▶ _SOURCE EXTRACT_:
::::::::

Welcome to a new era of trans-authored cinema

Welcome to a new era of trans-authored cinema

Queer cinema has always been in a state of continual evolution, but the evolution of trans depiction has come slower, even during agreed-upon golden eras of queer cinema. But in 2024, we are in the midst of a potentially new movement in which three trans-authored films are reshaping the possibilities of what a trans film looks like, and how transness can be expressed in cinema.

In the 21st century, Hollywood saw the potential money in telling more “authentic” mainstream queer stories due to the advent of the New Queer Cinema of the 1990s. This movement saw radical directors like Todd Haynes, Marlon Riggs, Gus Van Sant, Cheryl Dunye, and Gregg Araki reshape the concept of how queer cinema could function, and they made a name for themselves alongside the booming popularity of the Sundance Film Festival.

At the conclusion of the decade, Hilary Swank took home an Oscar for playing Brandon Teena in Boys Don’t Cry in a moment of misguided cross-gender casting. Boys Don’t Cry was considered an instant classic at the time, and its prominence as an image of the New Queer Cinema meant its Academy Award victory was a pivotal moment for queer cinema and trans depiction alike. While this film was not perceived to be conformist at the time of its release, it has since become a model of upholding the transgressive, negative concepts of trans film images of the past, obfuscating the reality of the trans masculine body, and consigning stories of transness to familiar modes of biological underpinning: mirrors, outings, reveals, and tragedy.

For queer cinema to be viable and artistically revolutionary, it must upend the status quo of form and depiction. In the case of transness, this means a reinvention of how trans films are conceived at a visual level. Many of the trans-authored films of 2024 are promising an exciting new way forward for the concept of trans cinema, which refutes those trends of the past or renegotiates their status in a modern context. This burgeoning period feels like the trans equivalent of the reshaping of queer cinema that took place in the ’90s.

Purple smoke rises out of an ice cream truck in I Saw the TV Glow Image: A24

The modern trans mise-en-scène is directly inspired by the circumstances of the past, but the major difference between these films and something like The Matrix is these filmmakers are not forced to smuggle their ideas into the film through secretive metaphor. Jane Schoenbrun’s I Saw the TV Glow is an ambient nightmare of hissing, flashing, crackling liminal analog spaces reminiscent of David Lynch, conveying trans experiences through visual language rather than direct representation.

The directness of Schoenbrun’s usage of thematic and personal metaphors through the guise of horror is a classic storytelling device, but the way these ideas are communicated is startling, singular, and new territory for a mainstream horror picture. Their mise-en-scène embodies the specific experience of gender dysphoria and bodily disassociation through the character of Owen (Justice Smith) over a period of decades. Schoenbrun keys into beautiful liminal images and uses the in-between spaces of static on television sets, or a close-up of saliva fizzing through a bushel of cotton candy, to evince the indecipherable physical state of knowing something is amiss but being unable to find the words to describe what’s wrong. Through this idea, they illuminate a nature of transness as a true visualized bodily experience.

::::::::

▶ _RECORDS SUPPLIED_:

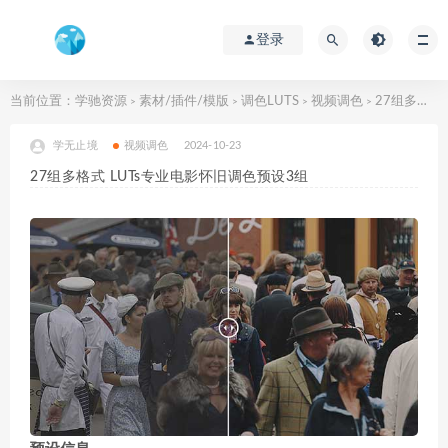
登录
当前位置：
学驰资源
素材/插件/模版
调色LUTS
视频调色
27组多格式 LUTs专业电影怀旧调色预设3组
>
>
>
>
学无止境
视频调色
2024-10-23
27组多格式 LUTs专业电影怀旧调色预设3组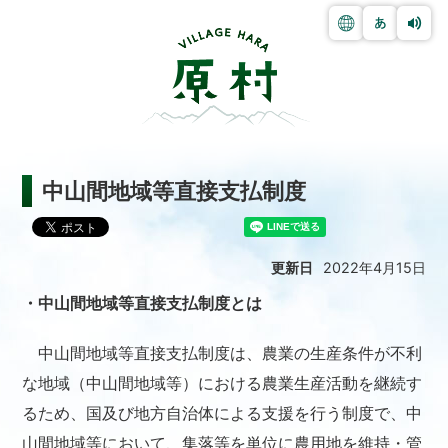
中山間地域等直接支払制度
更新日
2022年4月15日
・中山間地域等直接支払制度とは
中山間地域等直接支払制度は、農業の生産条件が不利
な地域（中山間地域等）における農業生産活動を継続す
るため、国及び地方自治体による支援を行う制度で、中
山間地域等において、集落等を単位に農用地を維持・管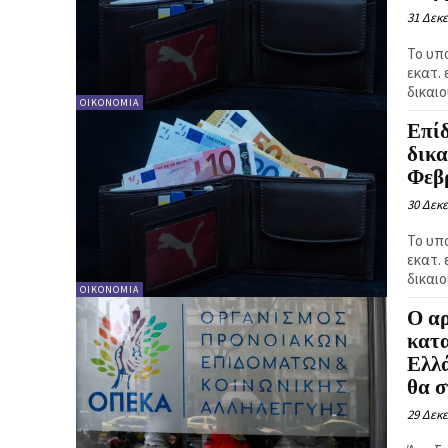
31 Δεκ
Το υπ
εκατ. 
δικαι
ΟΙΚΟΝΟΜΙΑ
Επί
δικα
Φεβ
30 Δεκ
Το υπ
εκατ. 
δικαι
ΟΙΚΟΝΟΜΙΑ
Ο α
κατ
Ελλά
θα σ
29 Δεκ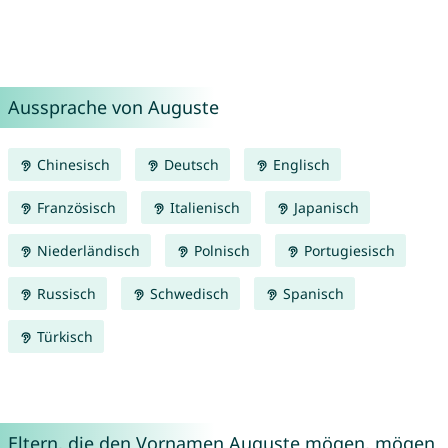
Aussprache von Auguste
Chinesisch
Deutsch
Englisch
Französisch
Italienisch
Japanisch
Niederländisch
Polnisch
Portugiesisch
Russisch
Schwedisch
Spanisch
Türkisch
Eltern, die den Vornamen Auguste mögen, mögen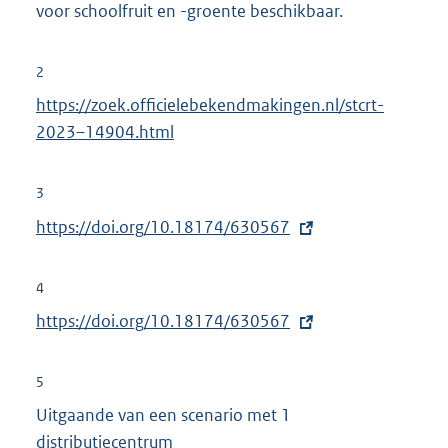
voor schoolfruit en -groente beschikbaar.
2
https://zoek.officielebekendmakingen.nl/stcrt-
2023–14904.html
3
E
https://doi.org/10.18174/630567
x
t
4
e
E
https://doi.org/10.18174/630567
r
x
n
t
5
e
e
Uitgaande van een scenario met 1
l
r
distributiecentrum
i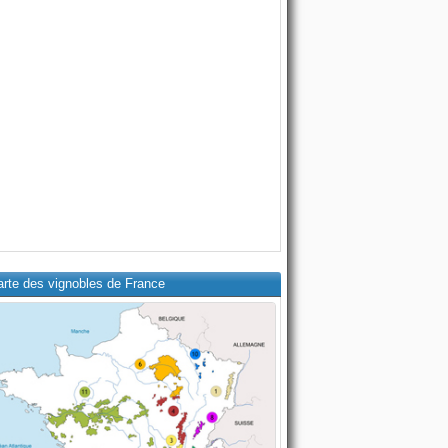
arte des vignobles de France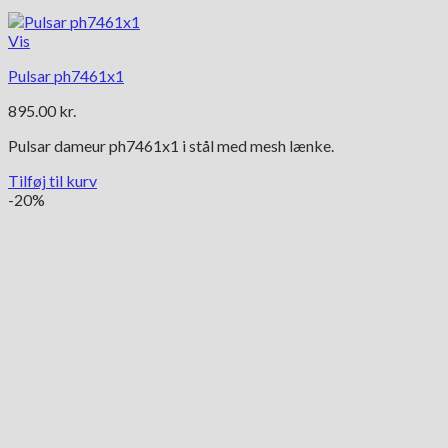
Vis
Pulsar ph7461x1
895.00
kr.
Pulsar dameur ph7461x1 i stål med mesh lænke.
Tilføj til kurv
-20%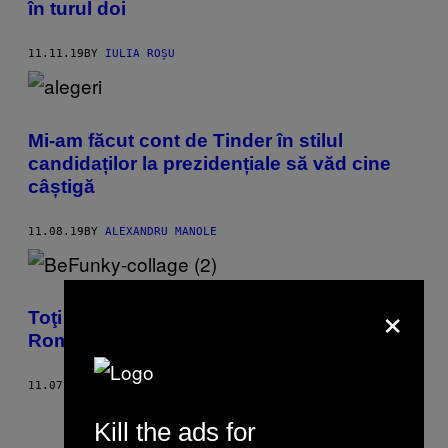
în turul doi
11.11.19
BY
IULIA ROȘU
Mi-am făcut cont de Tinder în stilul
candidaților la prezidențiale să văd cine
câștigă
11.08.19
BY
ALEXANDRU MANOLE
×
Toţi preşedinţii pe care nu i-a meritat
România (decât un pic)
11.07.19
BY
MIHNEA LAZĂR
Newer
Older
Kill the ads for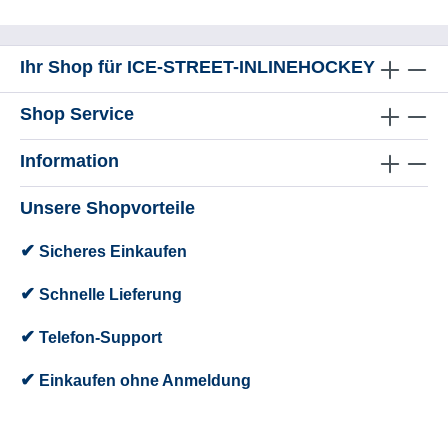
Ihr Shop für ICE-STREET-INLINEHOCKEY
Shop Service
Information
Unsere Shopvorteile
✔
Sicheres Einkaufen
✔
Schnelle Lieferung
✔
Telefon-Support
✔
Einkaufen ohne Anmeldung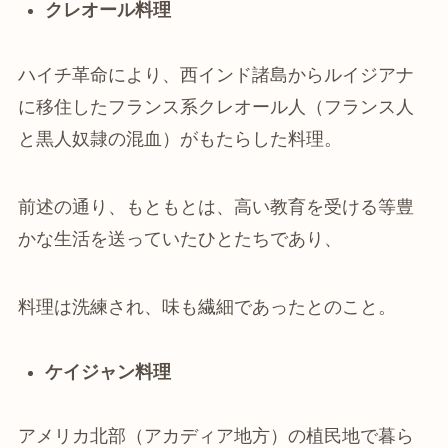
クレオール料理
ハイチ革命により、西インド諸島からルイジアナ
に移住したフランス系クレオール人（フランス人
と黒人奴隷の混血）がもたらした料理。
前述の通り、もともとは、高い教育を受ける等豊
かな生活を送っていたひとたちであり、
料理は洗練され、味も繊細であったとのこと。
ケイジャン料理
アメリカ北部（アカディア地方）の植民地で暮ら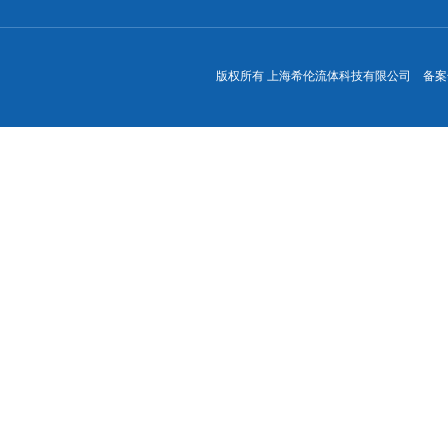
版权所有 上海希伦流体科技有限公司 备案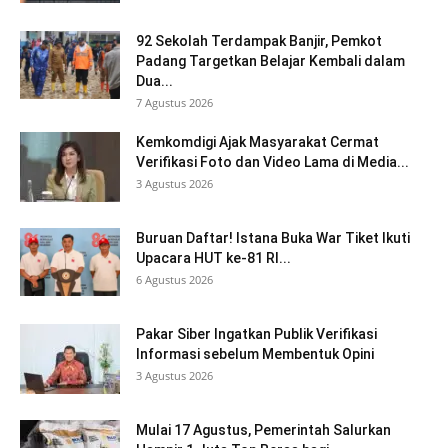
92 Sekolah Terdampak Banjir, Pemkot
Padang Targetkan Belajar Kembali dalam
Dua...
7 Agustus 2026
Kemkomdigi Ajak Masyarakat Cermat
Verifikasi Foto dan Video Lama di Media...
3 Agustus 2026
Buruan Daftar! Istana Buka War Tiket Ikuti
Upacara HUT ke-81 RI...
6 Agustus 2026
Pakar Siber Ingatkan Publik Verifikasi
Informasi sebelum Membentuk Opini
3 Agustus 2026
Mulai 17 Agustus, Pemerintah Salurkan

::::::::

▶ _APPLY WHAT YOU READ_:
• a. In the essay on trans-authored cinema, rewrite the passage that begins with the words "Queer cinema has" and ends with "Sundance Film Festival.", replacing "Hollywood" with "the American film industry".
• b. According to the essay on trans-authored cinema, which actor won an Oscar for playing Brandon Teena in Boys Don't Cry?
• c. Continue the essay on trans-authored cinema from the point where it stops.

▶ _OUTPUTS BY TASK_:
• a.
Queer cinema has always been in a state of continual evolution, but the evolution of trans depiction has come slower, even during agreed-upon golden eras of queer cinema. But in 2024, we are in the midst of a potentially new movement in which three trans-authored films are reshaping the possibilities of what a trans film looks like, and how transness can be expressed in cinema.

In the 21st century, the American film industry saw the potential money in telling more “authentic” mainstream queer stories due to the advent of the New Queer Cinema of the 1990s. This movement saw radical directors like Todd Haynes, Marlon Riggs, Gus Van Sant, Cheryl Dunye, and Gregg Araki reshape the concept of how queer cinema could function, and they made a name for themselves alongside the booming popularity of the Sundance Film Festival.

• b. Hilary Swank

• c.
Justice Smith and Bridgette Lundy-Paine sit in a neon-light drenched room looking toward a bright screen in I Saw the TV Glow Image: A24

Justice Smith stands in front of a movie theater screen that says “Thank You for Watching” with a big ol’ bucket of popcorn in I Saw the TV Glow Image: A24

I Saw the TV Glow chronicles the relationship between Owen and Maddy (Brigette Lundy-Paine) as they bond over a horror-tinged television series called The Pink Opaque in the mid-to-late ’90s. Things become strange when they are no longer sure if the characters they are watching are fictional, or versions of themselves. The Pink Opaque is deliberately crafted to look like ’90s TV shows such as Buffy the Vampire Slayer and Are You Afraid of the Dark? and follows heroines Isabel (Helena Howard) and Tara (Lindsey Jordan) as they try to defeat the “big bad” Mr. Melancholy.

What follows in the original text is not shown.